### How to complete this task:
From the Swagelok company profile below, reproduce word for word the passage starting at "- Number of locations: 200" and ending at "F. Lozick, (CEO)".

### Passage provided:
Swagelok Company
- Company type: Private
- Industry: Fluid system technology
- Founded: 1947
- Founder: Fred A. Lennon; Cullen Crawford;
- Headquarters: Solon, Ohio, U.S.
- Number of locations: 200 sales and service centers, 20 manufacturing facilities, 5 technical centers
- Area served: Worldwide
- Key people: Thomas F. Lozick, (CEO)
- Products: Fittings, Valves, Hose (tubing), Gauges, Transducers, Regulators, Miniature Modular Systems, Orbital welding systems, Measurement Systems
- Revenue: US$1.8 billion (2011)
- Number of employees: 4,800
- Subsidiaries: Swagelok Capital Projects Company
- Website: www.swagelok.com

= Swagelok =

American fluid system products and services company

Swagelok Company is a $2 billion privately held developer of fluid system products, assemblies, and services for the oil and gas, chemical and petrochemical, semiconductor, and transportation industries.

### Study material:
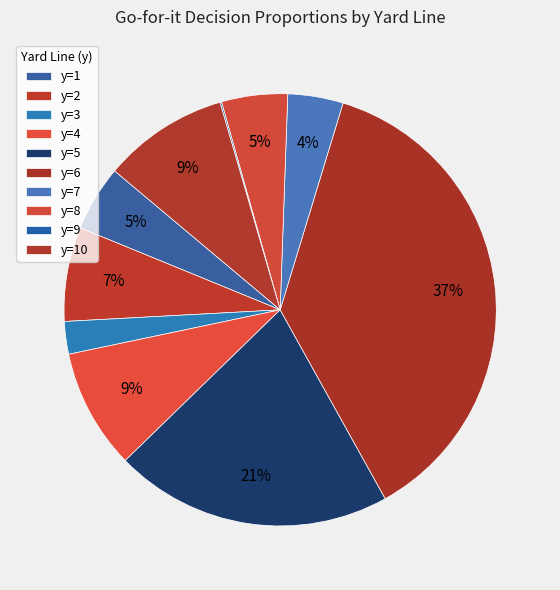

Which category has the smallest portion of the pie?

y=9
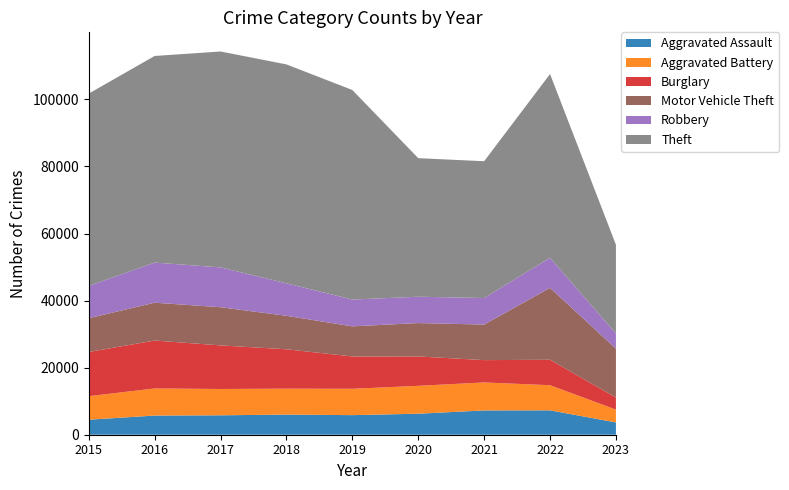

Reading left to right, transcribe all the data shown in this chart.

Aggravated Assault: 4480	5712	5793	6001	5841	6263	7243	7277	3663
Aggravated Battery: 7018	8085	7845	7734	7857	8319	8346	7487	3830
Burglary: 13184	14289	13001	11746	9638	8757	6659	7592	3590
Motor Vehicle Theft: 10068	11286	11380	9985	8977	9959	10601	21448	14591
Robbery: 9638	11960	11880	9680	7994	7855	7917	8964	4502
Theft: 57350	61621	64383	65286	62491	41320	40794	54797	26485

### Task response:
- Number of locations: 200 sales and service centers, 20 manufacturing facilities, 5 technical centers
- Area served: Worldwide
- Key people: Thomas F. Lozick, (CEO)